Table of Contents
Medical Billing Terms Explained: A Complete Guide for Healthcare Providers
Medical billing is filled with specialized terms and acronyms that can be confusing for both new and experienced healthcare professionals. Understanding these key concepts is essential for accurate claims submission, faster reimbursements, and efficient revenue cycle management. This guide breaks down the most important medical billing terms in clear, straightforward language to help you navigate the complexities of healthcare billing with confidence.
1. Explanation of Benefits (EOB)
An Explanation of Benefits (EOB) is a document from an insurance company that explains how a claim was processed. It shows the services billed, the amount covered by insurance, any adjustments, and the patient’s financial responsibility (copays, deductibles, or coinsurance). While an EOB is not a bill, it helps patients and providers track payments and denials.
2. Advance Beneficiary Notice of Non-Coverage (ABN)
An Advance Beneficiary Notice of Non-Coverage (ABN) is a waiver given to Medicare patients when a service may not be covered. It informs them that they could be responsible for payment if Medicare denies the claim. Without a signed ABN, providers cannot bill the patient if Medicare refuses payment.
3. Entity Code
An entity code identifies the type of healthcare provider or facility submitting a claim. Common codes include 1 for individual physicians, 2 for hospitals, and 11 for independent labs. These codes ensure claims are routed correctly to insurance payers.
4. Assignment of Benefits (AOB)
Assignment of Benefits (AOB) is a patient’s authorization allowing their insurance company to pay the provider directly rather than reimbursing the patient. Most providers require AOB to streamline payments and avoid chasing patient reimbursements.
5. Itemized Bill
An itemized bill provides a detailed breakdown of all services rendered, including procedure codes (CPT), diagnosis codes (ICD-10), dates of service, and individual charges. Patients, attorneys, or secondary insurers may request this for verification or dispute resolution.
6. Claim Denial
A denial occurs when an insurance payer refuses to reimburse a claim. Common reasons include missing information, incorrect coding, expired timely filing limits, or lack of medical necessity. Effective denial management involves identifying the issue, correcting errors, and resubmitting claims promptly.
7. Electronic Remittance Advice (ERA)
An Electronic Remittance Advice (ERA) is the digital version of an EOB, providing detailed payment information from insurers. ERAs automate payment posting, reduce manual entry errors, and speed up reconciliation compared to paper-based explanations.
8. Coordination of Benefits (COB)
Coordination of Benefits (COB) determines which insurance plan pays first when a patient has multiple policies (e.g., primary and secondary insurance). The primary insurer processes the claim first, and the secondary insurer covers remaining eligible costs.
9. Independent Practice Association (IPA)
An Independent Practice Association (IPA) is a network of healthcare providers who contract with insurers as a group to negotiate better reimbursement rates. Providers in an IPA must follow specific billing and coding guidelines set by the association.
10. Superbill
A superbill is a detailed receipt given to patients after a visit, listing diagnoses, procedures (with CPT codes), provider information, and fees.

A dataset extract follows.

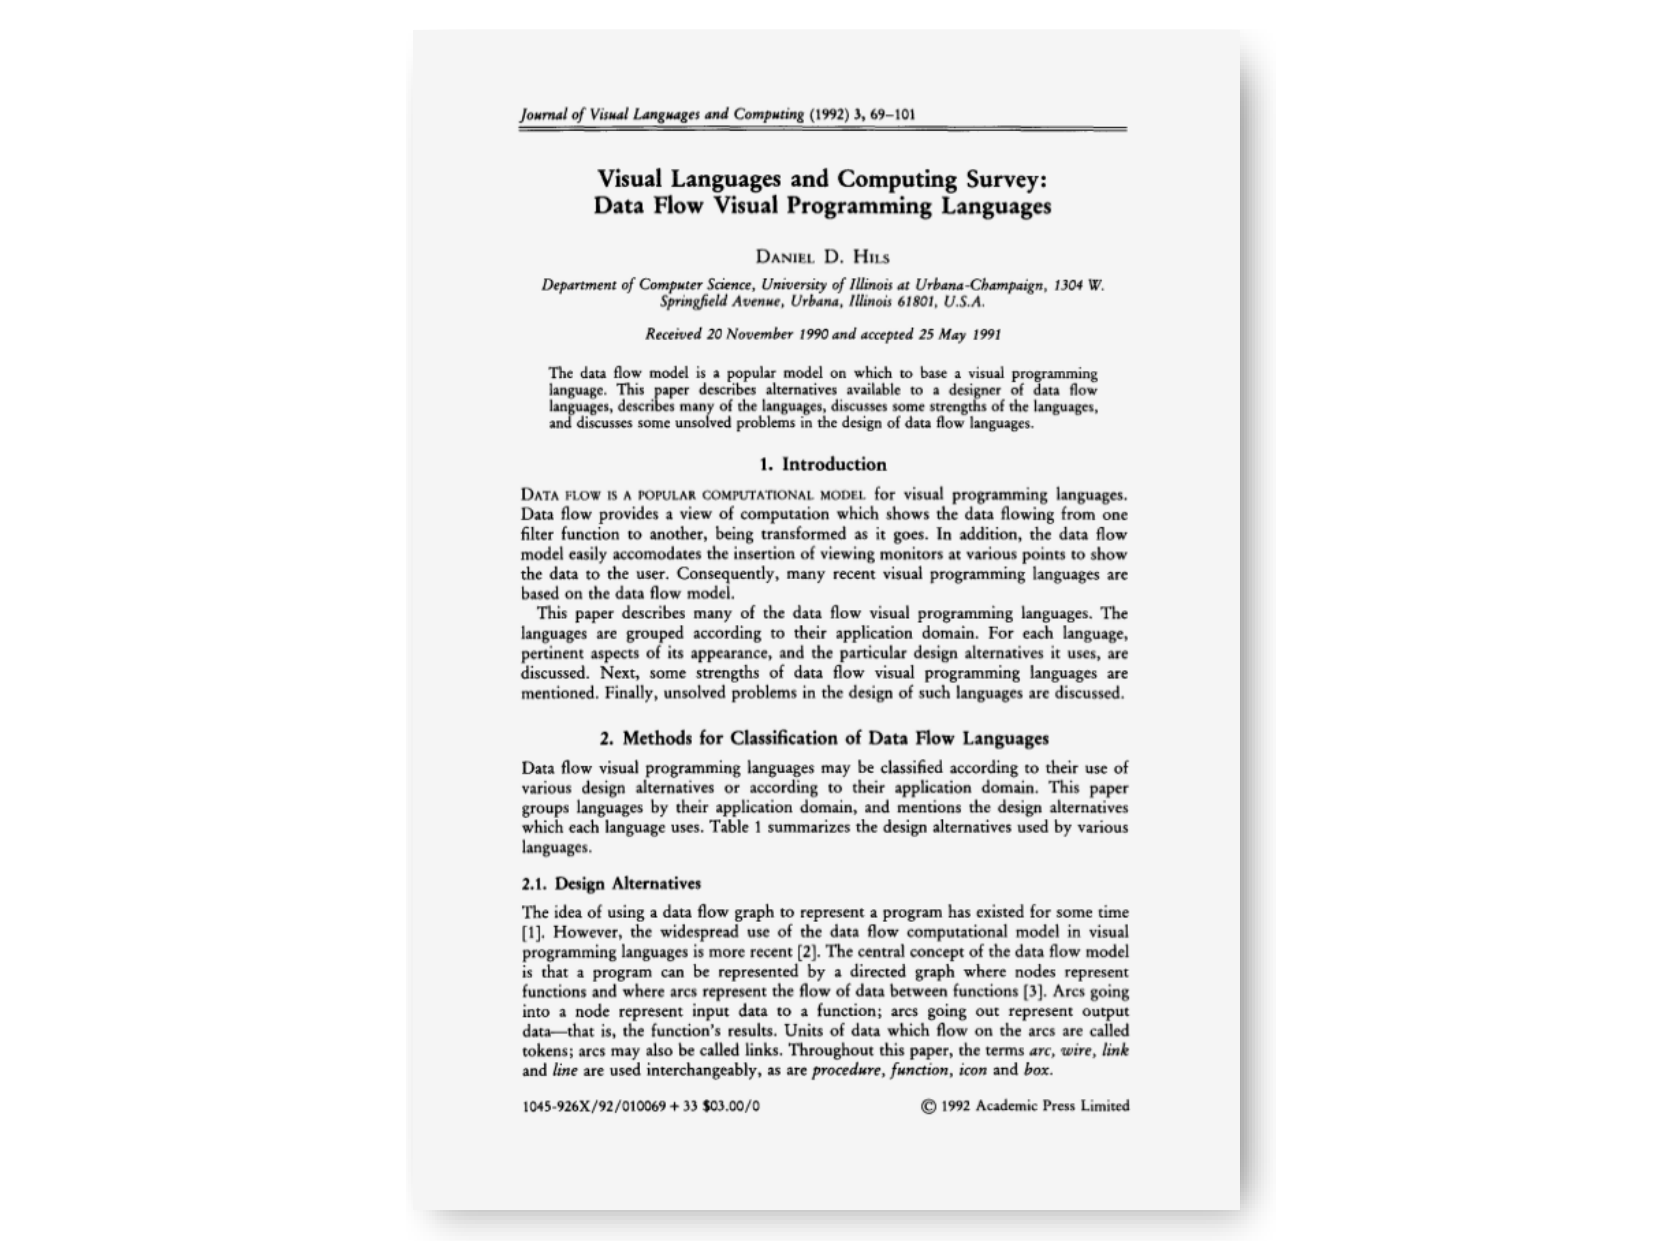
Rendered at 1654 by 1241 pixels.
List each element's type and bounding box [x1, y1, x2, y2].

picture [406, 29, 1276, 1241]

It’s used for out-of-network billing, patient reimbursement requests, or self-pay billing.
11. Clearinghouse
A clearinghouse acts as an intermediary between healthcare providers and insurance companies, reviewing claims for errors before submission. Clearinghouses reduce rejections by flagging missing or incorrect information upfront.
12. Clean Claim
A clean claim is one that meets all payer requirements and has no errors, ensuring faster processing and payment. Clean claims typically include accurate patient information, valid codes, and proper documentation.
13. National Drug Code (NDC)
The National Drug Code (NDC) is a unique identifier required when billing for medications. This 11-digit code helps track specific drugs and dosages for accurate billing and reimbursement.
14. National Provider Identifier (NPI)
A National Provider Identifier (NPI) is a 10-digit number that identifies healthcare providers in claims. Type 1 NPIs are for individual providers, while Type 2 NPIs are for organizations. All electronic claims require an NPI for processing.
15. Sequestration
Sequestration refers to mandatory Medicare payment reductions (currently 2%) due to federal budget cuts. Providers receive slightly less reimbursement for Medicare services as a result.
16. Standard Claim Forms
The CMS-1500 form is used for physician billing, while the UB-04 form is for institutional claims. These standardized forms include patient information, service details, and provider identifiers required for claim processing.